Dr Gary Payinda Profile picture
Emergency doctor. Interested in how poverty & politics affects public healthcare. Opinions are my own.

May 3, 2023, 11 tweets

Measles kills roughly 1 in 1,000 cases. Mostly unvaccinated kids. (Also cancer patients and pregnant people).

109 countries
(plus many more territories, regions, and states)
require childhood #vaccination.

NZ does not.
🧵

@nzherald @NZStuff

NZ does quite badly on childhood immunisations, even compared to many lower-income countries.

Australia, by comparison, has very high childhood vaccination rates.
94% of children age 5 are protected.
It's only 80% in NZ.

You need 92-94% to achieve herd immunity to measles.

They've protected their vulnerable patients. And their kids.

We, however, will face outbreaks.

109 nations across the world have compulsory childhood vaccinations.
It's a policy choice that reduces unnecessary death and disability across much of South-, Central- and North- America, Europe, Asia, and Africa.

In NZ, 33% of 18-month-olds are not fully vaccinated.

109 countries require children to be# immunised, to prevent death and disability from vaccine preventable diseases like measles, pertussis, polio, and diphtheria.
Not NZ.
#nzpol

In fact, in many parts of New Zealand, our rates of childhood coverage are downright abysmal.
As low, or lower than, the childhood vaccination rates of many impoverished nations.

It's not rocket science. We could do better in protecting New Zealanders' public health.
But it seems like we're moving backwards.
Waiting for the next measles or polio outbreak...
inevitable because our vaccination rates are so low.

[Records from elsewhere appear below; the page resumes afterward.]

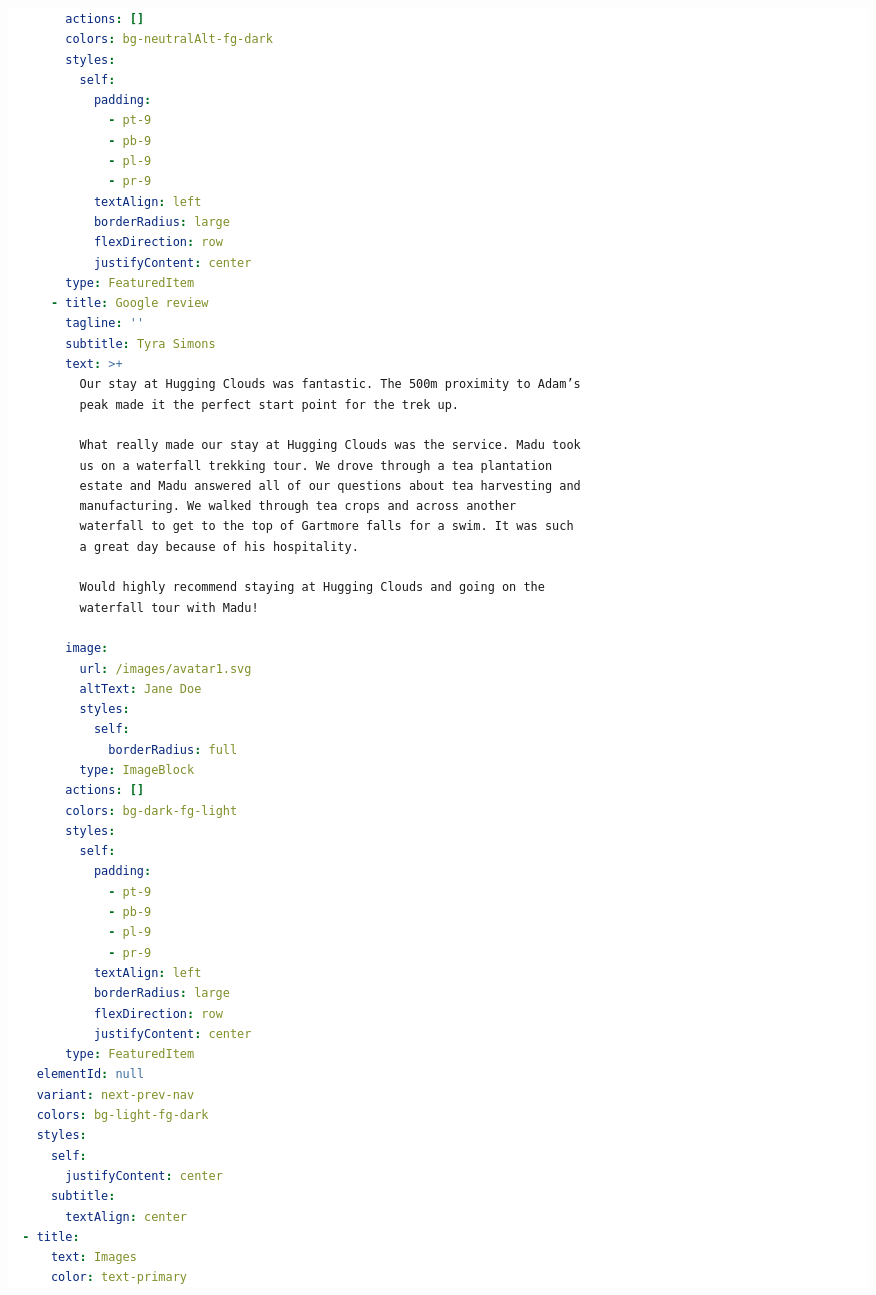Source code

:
 ```yaml
        actions: []
        colors: bg-neutralAlt-fg-dark
        styles:
          self:
            padding:
              - pt-9
              - pb-9
              - pl-9
              - pr-9
            textAlign: left
            borderRadius: large
            flexDirection: row
            justifyContent: center
        type: FeaturedItem
      - title: Google review
        tagline: ''
        subtitle: Tyra Simons
        text: >+
          Our stay at Hugging Clouds was fantastic. The 500m proximity to Adam’s
          peak made it the perfect start point for the trek up.

          What really made our stay at Hugging Clouds was the service. Madu took
          us on a waterfall trekking tour. We drove through a tea plantation
          estate and Madu answered all of our questions about tea harvesting and
          manufacturing. We walked through tea crops and across another
          waterfall to get to the top of Gartmore falls for a swim. It was such
          a great day because of his hospitality.

          Would highly recommend staying at Hugging Clouds and going on the
          waterfall tour with Madu!

        image:
          url: /images/avatar1.svg
          altText: Jane Doe
          styles:
            self:
              borderRadius: full
          type: ImageBlock
        actions: []
        colors: bg-dark-fg-light
        styles:
          self:
            padding:
              - pt-9
              - pb-9
              - pl-9
              - pr-9
            textAlign: left
            borderRadius: large
            flexDirection: row
            justifyContent: center
        type: FeaturedItem
    elementId: null
    variant: next-prev-nav
    colors: bg-light-fg-dark
    styles:
      self:
        justifyContent: center
      subtitle:
        textAlign: center
  - title:
      text: Images
      color: text-primary
```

then closing down schools out of panic.

Measles, mumps, rubella, pertussis, and polio outbreaks are pretty much inevitable when you have vaccination rates as low as ours are in New Zealand.

And if you drill down deeper, you'll see almost unimaginable regional (mostly poverty related) differences in childhood vaccination rates.

Rates as low as 49% in some poor rural areas.
Truly third-world levels of protection...

... compared with Aboriginal Australian childhood (5-yr-olds) vaccination rates of 96%.

rnz.co.nz/news/te-manu-k…

We can do better.
TBH, as a wealthy country, it's not likely we could do much worse.
Requiring childhood vaccinations is an option that's used by 109 other countries.

Unvaccinated kids, repeated outbreaks, and school closures is not a healthy response to an ongoing problem.